── Entries provided ──

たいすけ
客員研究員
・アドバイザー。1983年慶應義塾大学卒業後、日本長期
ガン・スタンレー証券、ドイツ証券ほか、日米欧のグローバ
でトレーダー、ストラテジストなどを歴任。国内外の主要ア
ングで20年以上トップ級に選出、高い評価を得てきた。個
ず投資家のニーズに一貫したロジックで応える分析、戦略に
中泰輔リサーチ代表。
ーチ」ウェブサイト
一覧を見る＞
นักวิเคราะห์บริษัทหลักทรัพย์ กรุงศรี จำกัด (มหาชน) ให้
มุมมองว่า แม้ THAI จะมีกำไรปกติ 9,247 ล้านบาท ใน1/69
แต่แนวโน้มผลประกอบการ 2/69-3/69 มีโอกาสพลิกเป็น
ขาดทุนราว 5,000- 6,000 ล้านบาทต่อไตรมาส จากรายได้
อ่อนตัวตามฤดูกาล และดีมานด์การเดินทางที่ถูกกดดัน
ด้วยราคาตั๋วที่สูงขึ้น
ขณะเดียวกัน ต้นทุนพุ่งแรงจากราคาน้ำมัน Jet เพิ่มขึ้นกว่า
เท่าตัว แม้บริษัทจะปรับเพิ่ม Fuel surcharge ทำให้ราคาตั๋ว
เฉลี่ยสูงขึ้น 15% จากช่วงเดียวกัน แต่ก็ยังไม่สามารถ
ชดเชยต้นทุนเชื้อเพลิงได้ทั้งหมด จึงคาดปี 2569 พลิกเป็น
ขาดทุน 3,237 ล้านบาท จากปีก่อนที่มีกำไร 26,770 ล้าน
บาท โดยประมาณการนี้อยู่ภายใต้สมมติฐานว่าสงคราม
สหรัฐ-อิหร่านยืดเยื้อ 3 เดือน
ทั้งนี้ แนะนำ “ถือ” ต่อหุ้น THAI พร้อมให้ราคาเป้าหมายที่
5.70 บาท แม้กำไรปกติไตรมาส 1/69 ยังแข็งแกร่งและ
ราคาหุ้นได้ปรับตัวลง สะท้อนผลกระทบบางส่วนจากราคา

───
── Entries provided ──

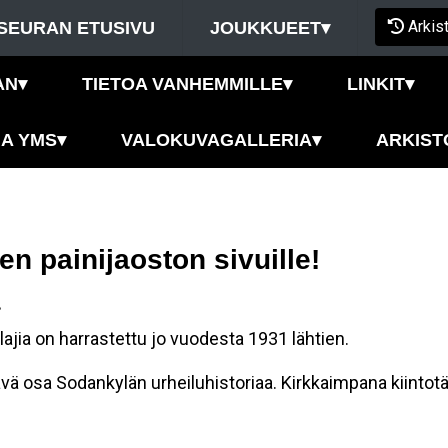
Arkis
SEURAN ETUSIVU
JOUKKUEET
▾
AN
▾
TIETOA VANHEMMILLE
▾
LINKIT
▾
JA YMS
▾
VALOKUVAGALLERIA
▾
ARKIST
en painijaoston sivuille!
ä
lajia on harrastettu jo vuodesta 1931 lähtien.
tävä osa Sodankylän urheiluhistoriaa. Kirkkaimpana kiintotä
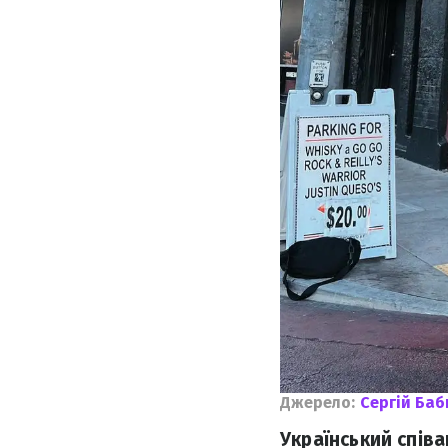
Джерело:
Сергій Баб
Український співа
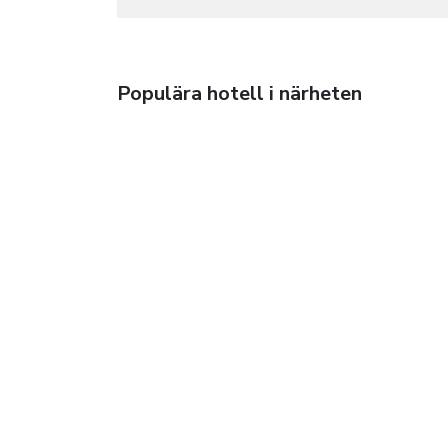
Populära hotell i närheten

───

Assignment:
Of the entries above, repeat exactly the lines from the line with "でトレーダー、ストラテジストなどを歴任。国内外の主要ア" through the line with "เท่าตัว แม้บริษัทจะปรับเพิ่ม Fuel", both of them included.

Written answer:
でトレーダー、ストラテジストなどを歴任。国内外の主要ア
ングで20年以上トップ級に選出、高い評価を得てきた。個
ず投資家のニーズに一貫したロジックで応える分析、戦略に
中泰輔リサーチ代表。
ーチ」ウェブサイト
一覧を見る＞
นักวิเคราะห์บริษัทหลักทรัพย์ กรุงศรี จำกัด (มหาชน) ให้
มุมมองว่า แม้ THAI จะมีกำไรปกติ 9,247 ล้านบาท ใน1/69
แต่แนวโน้มผลประกอบการ 2/69-3/69 มีโอกาสพลิกเป็น
ขาดทุนราว 5,000- 6,000 ล้านบาทต่อไตรมาส จากรายได้
อ่อนตัวตามฤดูกาล และดีมานด์การเดินทางที่ถูกกดดัน
ด้วยราคาตั๋วที่สูงขึ้น
ขณะเดียวกัน ต้นทุนพุ่งแรงจากราคาน้ำมัน Jet เพิ่มขึ้นกว่า
เท่าตัว แม้บริษัทจะปรับเพิ่ม Fuel surcharge ทำให้ราคาตั๋ว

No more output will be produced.